_EXTRACT_
--- begin ---

Hi @visatish , could you please let me know if this is a normal behavior? any clue as to what could be the reason for this...?
Yeah, I have same problem,the dataset use is DexNet2.0 dataset and output is same all Pred nonzero=0 Do you find the reason?
After testing a little more, It seems that when you train a more(around 3 epoch),Then it will not all 0; And after removing all nosing param from .yaml file,This will not all 0 at begining...
Hai @elevenjiang1 , Thanks for your comments. I observed similarly with the training epochs like you mentioned and also in addition that using a batch size of 64 strangely gives a comparatively better non zero values than using a batch size of 128. I am interested in the noise parameters that you deactivated. So did you remove all the below parameters under "# denoising / synthetic data params" in the config file for training the network ?

--- end ---

_RECORD EXCERPTS_
--- begin ---

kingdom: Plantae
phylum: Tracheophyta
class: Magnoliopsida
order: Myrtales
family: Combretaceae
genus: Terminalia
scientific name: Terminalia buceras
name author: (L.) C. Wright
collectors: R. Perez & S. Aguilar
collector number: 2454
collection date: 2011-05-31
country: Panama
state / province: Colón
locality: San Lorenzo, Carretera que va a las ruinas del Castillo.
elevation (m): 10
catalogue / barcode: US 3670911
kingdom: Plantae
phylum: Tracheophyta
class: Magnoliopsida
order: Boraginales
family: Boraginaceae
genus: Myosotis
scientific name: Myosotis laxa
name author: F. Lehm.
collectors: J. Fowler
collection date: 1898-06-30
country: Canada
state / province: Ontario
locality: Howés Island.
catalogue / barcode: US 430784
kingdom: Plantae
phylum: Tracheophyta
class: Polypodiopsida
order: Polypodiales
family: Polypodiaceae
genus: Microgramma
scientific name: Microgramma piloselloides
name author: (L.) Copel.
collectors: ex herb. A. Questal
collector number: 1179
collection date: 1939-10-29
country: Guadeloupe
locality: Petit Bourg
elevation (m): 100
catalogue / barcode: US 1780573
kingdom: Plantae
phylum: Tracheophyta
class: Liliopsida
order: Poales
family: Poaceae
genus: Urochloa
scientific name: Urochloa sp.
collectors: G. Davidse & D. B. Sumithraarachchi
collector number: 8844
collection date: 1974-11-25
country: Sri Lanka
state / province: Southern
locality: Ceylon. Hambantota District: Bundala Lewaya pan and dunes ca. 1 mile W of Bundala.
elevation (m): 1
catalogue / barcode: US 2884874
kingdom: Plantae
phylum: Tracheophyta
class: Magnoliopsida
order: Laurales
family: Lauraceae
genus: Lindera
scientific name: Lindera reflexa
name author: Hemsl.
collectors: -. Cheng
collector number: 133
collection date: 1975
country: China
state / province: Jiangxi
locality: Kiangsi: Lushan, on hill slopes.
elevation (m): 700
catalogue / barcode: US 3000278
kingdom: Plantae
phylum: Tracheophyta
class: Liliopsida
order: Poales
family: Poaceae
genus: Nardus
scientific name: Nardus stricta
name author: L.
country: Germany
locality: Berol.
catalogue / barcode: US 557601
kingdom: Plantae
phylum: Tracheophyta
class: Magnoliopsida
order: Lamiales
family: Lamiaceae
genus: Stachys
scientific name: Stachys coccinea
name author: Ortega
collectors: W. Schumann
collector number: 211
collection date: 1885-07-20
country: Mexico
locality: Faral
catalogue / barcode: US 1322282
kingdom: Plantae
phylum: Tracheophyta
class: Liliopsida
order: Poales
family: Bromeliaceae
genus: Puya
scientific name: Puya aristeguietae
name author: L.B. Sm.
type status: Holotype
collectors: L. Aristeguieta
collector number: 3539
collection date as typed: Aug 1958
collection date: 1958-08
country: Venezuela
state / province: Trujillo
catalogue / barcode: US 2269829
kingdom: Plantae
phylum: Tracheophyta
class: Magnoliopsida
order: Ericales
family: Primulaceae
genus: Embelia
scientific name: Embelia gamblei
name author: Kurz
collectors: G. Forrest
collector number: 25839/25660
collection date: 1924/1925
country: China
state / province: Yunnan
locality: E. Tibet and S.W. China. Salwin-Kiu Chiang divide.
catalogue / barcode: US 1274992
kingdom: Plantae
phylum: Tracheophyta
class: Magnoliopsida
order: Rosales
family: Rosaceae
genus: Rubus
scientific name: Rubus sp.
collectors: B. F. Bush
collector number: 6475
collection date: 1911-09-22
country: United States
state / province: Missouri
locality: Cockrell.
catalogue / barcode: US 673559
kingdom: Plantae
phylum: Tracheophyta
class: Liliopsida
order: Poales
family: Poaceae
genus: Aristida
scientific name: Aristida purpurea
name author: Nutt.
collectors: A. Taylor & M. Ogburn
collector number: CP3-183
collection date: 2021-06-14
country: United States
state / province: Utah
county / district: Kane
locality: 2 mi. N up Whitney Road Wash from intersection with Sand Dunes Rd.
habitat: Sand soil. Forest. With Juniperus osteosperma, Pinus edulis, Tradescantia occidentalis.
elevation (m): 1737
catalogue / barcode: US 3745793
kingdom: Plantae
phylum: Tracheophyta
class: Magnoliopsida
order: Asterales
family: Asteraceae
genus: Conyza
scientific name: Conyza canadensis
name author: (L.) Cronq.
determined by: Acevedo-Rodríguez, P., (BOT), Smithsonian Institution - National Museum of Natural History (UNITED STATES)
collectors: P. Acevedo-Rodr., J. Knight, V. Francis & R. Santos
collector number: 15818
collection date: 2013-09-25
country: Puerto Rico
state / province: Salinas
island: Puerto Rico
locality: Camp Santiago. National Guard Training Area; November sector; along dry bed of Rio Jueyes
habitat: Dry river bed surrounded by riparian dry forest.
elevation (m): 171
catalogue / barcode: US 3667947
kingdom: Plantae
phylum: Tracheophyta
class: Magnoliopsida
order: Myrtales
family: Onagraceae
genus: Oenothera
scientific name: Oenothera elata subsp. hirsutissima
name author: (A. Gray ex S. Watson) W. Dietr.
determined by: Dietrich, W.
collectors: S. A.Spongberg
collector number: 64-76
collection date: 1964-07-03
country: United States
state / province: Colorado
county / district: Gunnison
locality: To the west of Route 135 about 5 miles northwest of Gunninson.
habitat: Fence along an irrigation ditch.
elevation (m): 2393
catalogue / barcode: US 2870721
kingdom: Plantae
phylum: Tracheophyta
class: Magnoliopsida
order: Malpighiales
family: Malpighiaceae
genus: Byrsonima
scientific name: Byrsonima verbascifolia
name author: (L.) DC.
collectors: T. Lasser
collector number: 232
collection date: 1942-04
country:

--- end ---

Could you output the passage of the DexNet training thread between "Hi @visatish , could" and "find the reason?", inclusive, word for word?

_TASK RESULT_
Hi @visatish , could you please let me know if this is a normal behavior? any clue as to what could be the reason for this...?
Yeah, I have same problem,the dataset use is DexNet2.0 dataset and output is same all Pred nonzero=0 Do you find the reason?